SsangYong's UK distributor has revised the springs since the Musso first came out, but the result hasn't substantially improved. It’s a shame, because the handling is otherwise reasonable. There’s a bit of over-assistance to the power steering, but the truck stays nice and flat while cornering, in part thanks to the use of coil spring rear suspension rather than the leaf spring setup found in most of the Musso’s rivals. This set-up helps give it impressive off-road capability too. Suspension aside, it’s remarkably quiet in the cabin, with good insulation from road and wind noise.
How powerful is it?
The Musso comes with one engine choice, which is a 2.2-litre diesel also used in the Rexton SUV. It’s capable, with plenty of torque to haul heavy loads (up to a tonne payload and 3.5-tonnes towing capacity), although it won’t be rushed; mashing the accelerator won’t really result in much faster progress than normal driving, especially when using the optional, slightly lethargic automatic gearbox. The standard six-speed manual gearbox makes for sprightlier progress, but you may prefer the ease-of-use of the auto, if you’re not fussed about quick acceleration. The Musso has a low-ratio gearbox to tackle tough, off-road terrain, and hill-descent control to cope with steeper inclines.
How much will it cost me?
Cost is a major selling point for the Musso. It’s considerably cheaper to buy than the competition, especially when you start considering the specification levels. When it comes to overall costs however, some of the competition will return better fuel economy, which could hurt the SsangYong in the long-term, albeit only slightly. Overall, we expect the Musso to be broadly competitive in terms of whole life costs.
How reliable is it?
SsangYong sells in pretty small numbers over here, so it’s difficult to get meaningful reliability data.
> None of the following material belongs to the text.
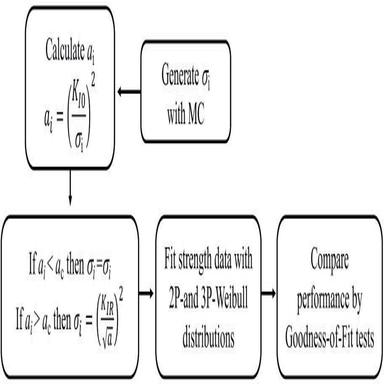
Algorithm of data generation with MC including R-curve effect.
Warranty Direct’s Reliability Index puts the brand as a whole in the bottom half of the manufacturer rankings, although that report refers to older vehicles that are out of factory warranty, and the company has upped its game in recent years. On the plus side, the Musso comes with a whopping seven-year, 150,000-mile warranty as standard, which is one of the best on the market. That will be a big reassurance for customers if something does go awry.
How safe is it?
The Musso won’t be crash-tested by safety organisation Euro NCAP, and the Rexton – upon which the Musso is based – hadn’t either at the time of writing. However, the Musso comes with six airbags as standard on all models, as well as hill descent control for steep off-road inclines, and hill start assist to stop you rolling backwards when pulling away on a hill. Don’t expect any of the advanced safety systems found on modern cars though; there’s no automatic emergency braking here, but then you won’t find those on competitor trucks either.
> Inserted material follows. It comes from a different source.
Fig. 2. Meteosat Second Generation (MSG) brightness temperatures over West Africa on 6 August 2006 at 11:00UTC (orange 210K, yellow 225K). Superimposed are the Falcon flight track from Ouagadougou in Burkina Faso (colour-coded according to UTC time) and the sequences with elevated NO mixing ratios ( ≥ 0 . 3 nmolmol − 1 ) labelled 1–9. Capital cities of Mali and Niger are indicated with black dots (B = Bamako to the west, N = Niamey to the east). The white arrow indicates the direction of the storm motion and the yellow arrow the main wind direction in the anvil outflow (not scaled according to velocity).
How much equipment do I get?
SsangYong has crammed plenty of kit into the Musso, especially considering the low purchase price. Even the entry-level EX gets remote central locking, electric windows and a DAB radio with Bluetooth, while the Rebel gets floor mats, an 8.0-inch touchscreen with Apple CarPlay and Android Auto, heated and ventilated seats and a heated steering wheel. The Saracen boasts nappa leather upholstery, sat-nav and electric front seats, as well as external graphics. Considering the price, it’s an impressive spec sheet.
In all likelihood, it'll be the price of the Musso that will attract you. That's certainly a big plus, and those that go for it will also get the benefit of one of the best interiors of any pick-up truck, as well as solid practicality.